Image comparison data

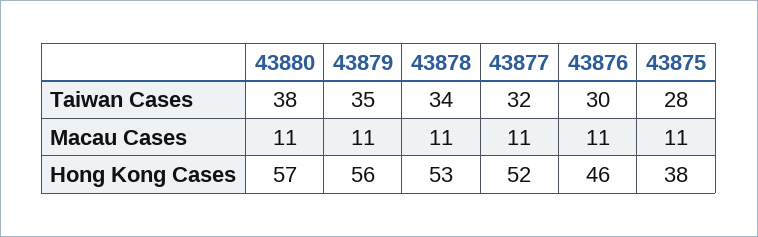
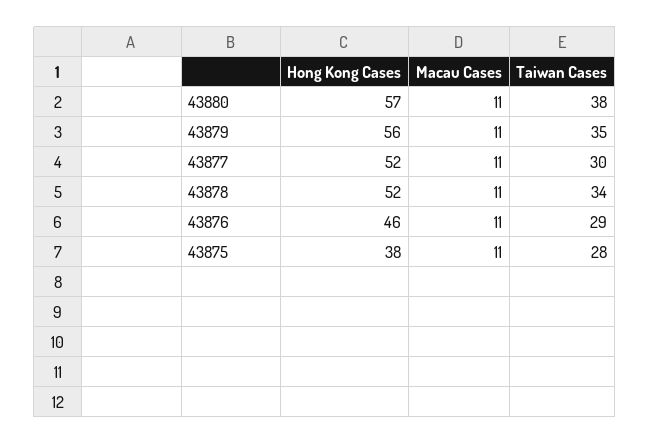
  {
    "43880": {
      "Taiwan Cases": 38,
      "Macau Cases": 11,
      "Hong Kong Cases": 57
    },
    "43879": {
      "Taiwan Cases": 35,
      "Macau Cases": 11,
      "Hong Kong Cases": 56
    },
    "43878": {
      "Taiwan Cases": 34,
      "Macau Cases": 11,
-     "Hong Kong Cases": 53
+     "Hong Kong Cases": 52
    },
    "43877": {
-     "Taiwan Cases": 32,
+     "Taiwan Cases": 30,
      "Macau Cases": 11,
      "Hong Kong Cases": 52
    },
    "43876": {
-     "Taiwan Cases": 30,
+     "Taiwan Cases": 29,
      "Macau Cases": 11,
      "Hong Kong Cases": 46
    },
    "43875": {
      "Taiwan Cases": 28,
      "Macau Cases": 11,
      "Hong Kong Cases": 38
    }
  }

---

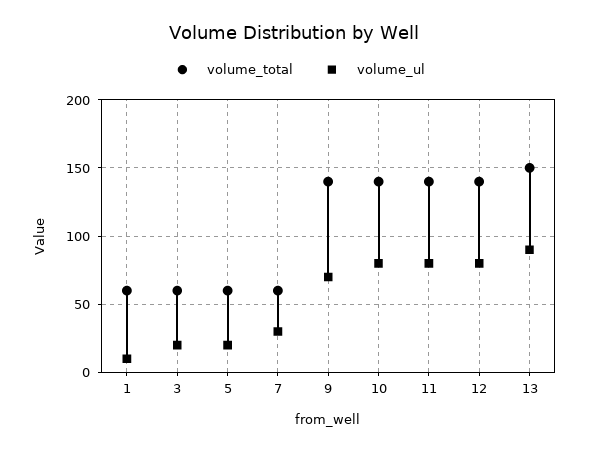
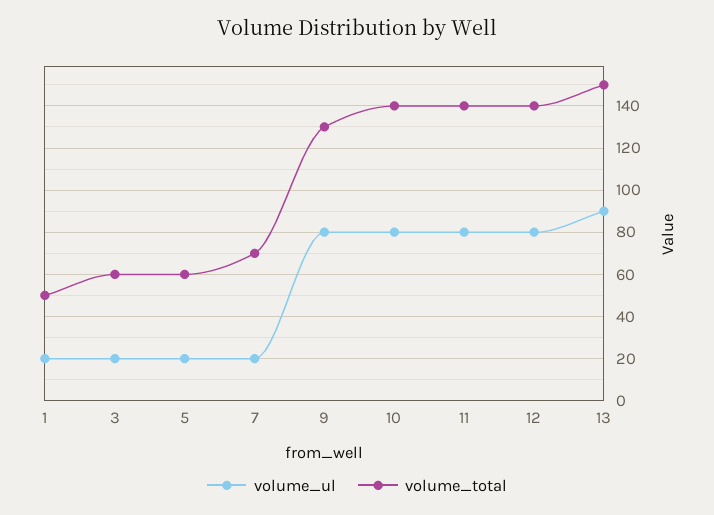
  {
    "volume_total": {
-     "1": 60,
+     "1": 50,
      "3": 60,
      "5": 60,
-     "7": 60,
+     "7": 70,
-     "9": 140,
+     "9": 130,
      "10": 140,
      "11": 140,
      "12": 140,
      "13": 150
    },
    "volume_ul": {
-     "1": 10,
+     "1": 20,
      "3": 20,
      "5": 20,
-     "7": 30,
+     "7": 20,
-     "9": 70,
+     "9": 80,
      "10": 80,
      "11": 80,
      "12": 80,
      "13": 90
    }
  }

- **Work instruction**
Number of lines above with the word "Kong": state it alone.

- **Answer section**
7